Benchmarking and Contextualizing Ironwood’s Capabilities
Comparing Ironwood to other AI hardware benchmarks is complex because of different evaluation methodologies, but Google offers context for its performance. FP8 precision serves as the main evaluation standard for Ironwood’s performance at the company. The statement about Ironwood “pods” delivering 24 times speed improvement compared to top supercomputers needs careful scrutiny because some supercomputers lack native FP8 precision support in their hardware design. Hardware capability differences impact how accurate and relevant direct performance comparisons can be.
The direct performance comparisons did not contain Google’s TPU v6 (Trillium). Google claims that Ironwood achieves double the power efficiency of its previous TPU v6 model known as Trillium which results in a substantial performance boost per watt.

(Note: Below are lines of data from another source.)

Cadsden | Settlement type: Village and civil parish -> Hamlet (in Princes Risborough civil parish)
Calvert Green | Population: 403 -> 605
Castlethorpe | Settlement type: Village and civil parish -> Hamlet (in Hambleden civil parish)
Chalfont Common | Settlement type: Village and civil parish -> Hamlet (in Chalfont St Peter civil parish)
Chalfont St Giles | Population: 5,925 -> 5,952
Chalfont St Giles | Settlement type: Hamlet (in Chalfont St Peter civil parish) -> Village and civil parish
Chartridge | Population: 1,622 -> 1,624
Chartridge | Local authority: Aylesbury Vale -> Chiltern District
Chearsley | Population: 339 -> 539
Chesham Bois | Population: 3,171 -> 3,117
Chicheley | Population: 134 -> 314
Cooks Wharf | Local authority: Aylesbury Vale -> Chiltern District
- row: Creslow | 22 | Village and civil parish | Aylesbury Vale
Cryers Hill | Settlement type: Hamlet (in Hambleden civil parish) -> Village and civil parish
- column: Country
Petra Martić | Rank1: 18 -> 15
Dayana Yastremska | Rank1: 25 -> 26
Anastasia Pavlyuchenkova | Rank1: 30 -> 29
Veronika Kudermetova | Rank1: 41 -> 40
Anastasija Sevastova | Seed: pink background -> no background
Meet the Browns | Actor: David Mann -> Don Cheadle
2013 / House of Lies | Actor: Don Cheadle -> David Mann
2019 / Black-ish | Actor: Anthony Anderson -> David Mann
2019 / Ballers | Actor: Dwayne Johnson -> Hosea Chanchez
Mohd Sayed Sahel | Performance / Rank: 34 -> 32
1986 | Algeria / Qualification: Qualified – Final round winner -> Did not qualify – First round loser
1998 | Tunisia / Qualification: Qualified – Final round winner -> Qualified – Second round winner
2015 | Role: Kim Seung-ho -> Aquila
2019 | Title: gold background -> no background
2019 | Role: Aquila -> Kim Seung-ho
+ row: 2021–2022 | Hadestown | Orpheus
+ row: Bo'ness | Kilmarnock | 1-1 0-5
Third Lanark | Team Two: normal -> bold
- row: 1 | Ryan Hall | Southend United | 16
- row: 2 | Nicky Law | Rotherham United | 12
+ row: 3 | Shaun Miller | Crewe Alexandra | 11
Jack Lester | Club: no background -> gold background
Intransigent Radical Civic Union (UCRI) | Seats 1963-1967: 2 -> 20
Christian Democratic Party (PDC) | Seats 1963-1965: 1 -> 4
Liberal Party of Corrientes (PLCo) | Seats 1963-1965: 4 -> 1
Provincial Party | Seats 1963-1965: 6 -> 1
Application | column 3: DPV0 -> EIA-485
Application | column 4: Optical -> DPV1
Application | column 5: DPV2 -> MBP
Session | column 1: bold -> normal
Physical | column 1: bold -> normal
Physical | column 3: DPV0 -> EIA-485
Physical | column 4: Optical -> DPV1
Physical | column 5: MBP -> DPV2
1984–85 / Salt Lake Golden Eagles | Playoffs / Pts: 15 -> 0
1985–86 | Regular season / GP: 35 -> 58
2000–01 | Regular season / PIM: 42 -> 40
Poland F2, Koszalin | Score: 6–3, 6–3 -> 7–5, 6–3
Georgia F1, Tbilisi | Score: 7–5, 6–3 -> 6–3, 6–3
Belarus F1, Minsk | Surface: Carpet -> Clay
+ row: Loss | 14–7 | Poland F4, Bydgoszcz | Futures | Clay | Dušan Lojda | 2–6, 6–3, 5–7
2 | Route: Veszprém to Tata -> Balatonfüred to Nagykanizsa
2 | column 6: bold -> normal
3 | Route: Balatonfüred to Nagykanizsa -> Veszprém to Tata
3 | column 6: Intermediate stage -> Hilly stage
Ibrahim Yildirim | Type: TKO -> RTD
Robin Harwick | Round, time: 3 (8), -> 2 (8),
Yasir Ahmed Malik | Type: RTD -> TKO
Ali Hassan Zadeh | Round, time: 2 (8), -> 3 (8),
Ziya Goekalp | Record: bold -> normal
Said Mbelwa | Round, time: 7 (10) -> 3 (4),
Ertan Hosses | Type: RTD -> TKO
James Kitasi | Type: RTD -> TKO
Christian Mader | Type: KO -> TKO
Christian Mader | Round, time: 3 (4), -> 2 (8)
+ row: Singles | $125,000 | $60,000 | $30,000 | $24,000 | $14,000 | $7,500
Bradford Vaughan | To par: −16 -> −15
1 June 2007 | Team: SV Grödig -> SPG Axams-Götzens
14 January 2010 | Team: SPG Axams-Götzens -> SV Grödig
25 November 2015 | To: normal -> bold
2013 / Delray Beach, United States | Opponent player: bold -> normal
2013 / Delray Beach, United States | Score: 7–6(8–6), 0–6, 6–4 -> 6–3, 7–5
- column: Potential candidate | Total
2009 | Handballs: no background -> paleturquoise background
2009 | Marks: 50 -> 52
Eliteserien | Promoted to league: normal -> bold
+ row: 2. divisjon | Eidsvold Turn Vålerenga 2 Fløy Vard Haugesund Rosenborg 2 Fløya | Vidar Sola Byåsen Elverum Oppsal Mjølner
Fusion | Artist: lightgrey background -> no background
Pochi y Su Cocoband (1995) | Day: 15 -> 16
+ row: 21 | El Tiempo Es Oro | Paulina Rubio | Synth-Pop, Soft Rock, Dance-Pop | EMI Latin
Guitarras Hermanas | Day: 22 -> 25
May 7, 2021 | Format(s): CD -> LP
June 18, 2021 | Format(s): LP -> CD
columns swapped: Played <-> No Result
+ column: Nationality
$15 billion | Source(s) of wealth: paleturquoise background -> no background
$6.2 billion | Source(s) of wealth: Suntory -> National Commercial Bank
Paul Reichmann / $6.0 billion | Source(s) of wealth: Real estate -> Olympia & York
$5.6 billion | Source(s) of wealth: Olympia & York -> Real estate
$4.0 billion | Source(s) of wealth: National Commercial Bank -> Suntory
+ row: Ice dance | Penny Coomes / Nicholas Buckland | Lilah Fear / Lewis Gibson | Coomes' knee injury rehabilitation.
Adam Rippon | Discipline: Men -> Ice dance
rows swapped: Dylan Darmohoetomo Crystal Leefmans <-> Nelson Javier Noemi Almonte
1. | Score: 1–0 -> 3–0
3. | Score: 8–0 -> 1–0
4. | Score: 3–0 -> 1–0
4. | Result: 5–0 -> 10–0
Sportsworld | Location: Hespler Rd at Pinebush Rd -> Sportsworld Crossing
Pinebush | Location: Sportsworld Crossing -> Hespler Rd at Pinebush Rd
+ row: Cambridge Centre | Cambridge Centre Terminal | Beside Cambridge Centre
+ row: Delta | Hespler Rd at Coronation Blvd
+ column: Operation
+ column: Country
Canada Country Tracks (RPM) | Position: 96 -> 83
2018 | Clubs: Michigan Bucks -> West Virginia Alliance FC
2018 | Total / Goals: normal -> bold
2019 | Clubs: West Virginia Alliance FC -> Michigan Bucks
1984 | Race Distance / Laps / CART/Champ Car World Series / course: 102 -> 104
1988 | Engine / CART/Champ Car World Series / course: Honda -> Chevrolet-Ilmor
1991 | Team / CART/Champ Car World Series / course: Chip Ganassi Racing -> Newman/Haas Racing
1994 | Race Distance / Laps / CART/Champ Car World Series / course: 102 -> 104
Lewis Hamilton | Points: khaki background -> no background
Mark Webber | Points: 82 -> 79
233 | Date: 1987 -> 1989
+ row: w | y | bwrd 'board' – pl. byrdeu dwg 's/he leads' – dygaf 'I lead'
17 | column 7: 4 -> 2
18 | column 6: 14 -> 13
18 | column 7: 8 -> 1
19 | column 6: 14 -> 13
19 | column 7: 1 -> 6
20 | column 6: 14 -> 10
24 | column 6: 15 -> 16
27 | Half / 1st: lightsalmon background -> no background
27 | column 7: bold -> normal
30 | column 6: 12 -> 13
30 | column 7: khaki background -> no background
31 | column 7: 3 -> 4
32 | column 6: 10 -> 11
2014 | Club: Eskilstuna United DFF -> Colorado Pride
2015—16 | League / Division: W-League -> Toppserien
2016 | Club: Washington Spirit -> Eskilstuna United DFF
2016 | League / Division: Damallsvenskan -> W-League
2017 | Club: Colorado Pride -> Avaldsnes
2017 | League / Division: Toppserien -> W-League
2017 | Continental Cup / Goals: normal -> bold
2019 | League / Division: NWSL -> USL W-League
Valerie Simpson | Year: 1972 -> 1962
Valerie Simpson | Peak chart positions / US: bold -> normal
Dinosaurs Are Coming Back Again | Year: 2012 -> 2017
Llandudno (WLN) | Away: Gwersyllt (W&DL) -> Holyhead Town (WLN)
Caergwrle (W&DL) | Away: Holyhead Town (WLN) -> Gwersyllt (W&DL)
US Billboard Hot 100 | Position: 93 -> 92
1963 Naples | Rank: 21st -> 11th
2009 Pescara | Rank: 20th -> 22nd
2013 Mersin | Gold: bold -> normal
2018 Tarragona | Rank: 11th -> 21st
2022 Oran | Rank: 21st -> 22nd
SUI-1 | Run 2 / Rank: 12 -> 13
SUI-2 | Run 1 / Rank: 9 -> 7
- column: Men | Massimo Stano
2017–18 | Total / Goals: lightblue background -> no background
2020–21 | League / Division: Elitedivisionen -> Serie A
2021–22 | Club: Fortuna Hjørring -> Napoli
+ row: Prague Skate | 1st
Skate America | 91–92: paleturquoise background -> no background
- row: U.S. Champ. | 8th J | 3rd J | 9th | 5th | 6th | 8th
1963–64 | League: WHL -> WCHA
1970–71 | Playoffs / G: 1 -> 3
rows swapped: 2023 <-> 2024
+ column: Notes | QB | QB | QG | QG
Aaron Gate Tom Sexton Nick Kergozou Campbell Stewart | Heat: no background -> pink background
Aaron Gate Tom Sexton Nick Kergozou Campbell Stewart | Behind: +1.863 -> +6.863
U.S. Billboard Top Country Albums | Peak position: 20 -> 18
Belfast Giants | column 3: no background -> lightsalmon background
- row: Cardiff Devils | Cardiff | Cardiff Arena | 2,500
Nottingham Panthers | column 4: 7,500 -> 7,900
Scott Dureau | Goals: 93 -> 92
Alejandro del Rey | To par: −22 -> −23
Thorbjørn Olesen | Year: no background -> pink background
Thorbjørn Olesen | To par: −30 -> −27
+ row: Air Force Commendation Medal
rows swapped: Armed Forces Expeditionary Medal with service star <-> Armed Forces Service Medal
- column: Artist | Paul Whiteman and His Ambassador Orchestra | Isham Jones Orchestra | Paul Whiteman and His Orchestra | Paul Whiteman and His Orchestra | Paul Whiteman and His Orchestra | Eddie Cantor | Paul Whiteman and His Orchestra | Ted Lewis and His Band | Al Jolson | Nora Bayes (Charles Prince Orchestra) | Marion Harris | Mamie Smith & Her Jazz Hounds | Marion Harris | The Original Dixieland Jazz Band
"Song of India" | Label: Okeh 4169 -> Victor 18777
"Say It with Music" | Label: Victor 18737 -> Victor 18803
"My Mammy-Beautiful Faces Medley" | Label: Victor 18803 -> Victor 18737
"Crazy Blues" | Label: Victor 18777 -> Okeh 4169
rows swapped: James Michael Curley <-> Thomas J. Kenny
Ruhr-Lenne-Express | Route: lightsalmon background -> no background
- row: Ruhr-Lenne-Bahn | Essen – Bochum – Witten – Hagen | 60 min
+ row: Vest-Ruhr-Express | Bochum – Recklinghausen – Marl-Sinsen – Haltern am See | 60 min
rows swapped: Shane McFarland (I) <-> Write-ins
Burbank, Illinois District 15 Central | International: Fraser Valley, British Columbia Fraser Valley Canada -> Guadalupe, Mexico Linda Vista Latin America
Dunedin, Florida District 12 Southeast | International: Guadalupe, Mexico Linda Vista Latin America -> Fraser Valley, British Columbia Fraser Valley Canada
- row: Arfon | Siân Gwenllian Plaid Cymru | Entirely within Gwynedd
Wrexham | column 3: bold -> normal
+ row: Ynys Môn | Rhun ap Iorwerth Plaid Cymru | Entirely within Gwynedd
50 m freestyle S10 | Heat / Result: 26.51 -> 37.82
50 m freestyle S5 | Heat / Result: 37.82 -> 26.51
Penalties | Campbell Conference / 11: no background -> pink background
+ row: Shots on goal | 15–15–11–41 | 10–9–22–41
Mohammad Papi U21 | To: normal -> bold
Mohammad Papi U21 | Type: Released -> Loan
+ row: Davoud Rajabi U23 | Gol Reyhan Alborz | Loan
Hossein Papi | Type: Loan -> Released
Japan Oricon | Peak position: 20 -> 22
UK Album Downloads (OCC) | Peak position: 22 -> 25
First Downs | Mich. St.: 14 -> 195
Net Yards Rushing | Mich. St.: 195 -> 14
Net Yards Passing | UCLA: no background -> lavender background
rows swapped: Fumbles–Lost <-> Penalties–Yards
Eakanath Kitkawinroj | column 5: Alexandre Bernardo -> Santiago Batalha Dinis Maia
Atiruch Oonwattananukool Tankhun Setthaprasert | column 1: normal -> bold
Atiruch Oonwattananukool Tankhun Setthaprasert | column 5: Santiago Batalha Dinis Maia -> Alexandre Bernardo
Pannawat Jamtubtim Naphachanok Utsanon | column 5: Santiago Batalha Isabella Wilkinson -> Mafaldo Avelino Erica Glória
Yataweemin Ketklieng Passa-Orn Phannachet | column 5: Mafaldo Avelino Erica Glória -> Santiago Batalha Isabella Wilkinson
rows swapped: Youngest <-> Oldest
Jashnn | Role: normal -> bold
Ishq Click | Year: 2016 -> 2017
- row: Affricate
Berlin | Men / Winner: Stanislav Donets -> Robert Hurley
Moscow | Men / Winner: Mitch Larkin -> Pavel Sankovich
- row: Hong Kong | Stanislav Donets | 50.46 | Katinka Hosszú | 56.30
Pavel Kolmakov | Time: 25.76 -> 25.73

A Google spokesperson stated that Ironwood succeeds the TPU v5p directly while Trillium follows the TPU v5e as its next generation. The peak FP8 performance of Trillium reached about 918 TFLOPS.
Foundation for advanced Agentic AI capabilities.
Google’s AI ecosystem will experience major advancements through Ironwood because of its faster processing speed, larger memory capacity, and better power efficiency, which will enable the development of complex AI applications. Ironwood builds on existing strong infrastructure for advanced AI systems like Gemini 2.5 to enhance agentic AI capabilities.
These AI systems will be able to automatically collect information from multiple sources and use reasoning to create suitable responses or actions for users without requiring detailed instructions. Google considers Ironwood to be the catalyst that will drive this new era of smarter and more independent AI interactions which will lead to major advancements in natural language processing and machine learning as well as the creation of more capable and beneficial AI agents.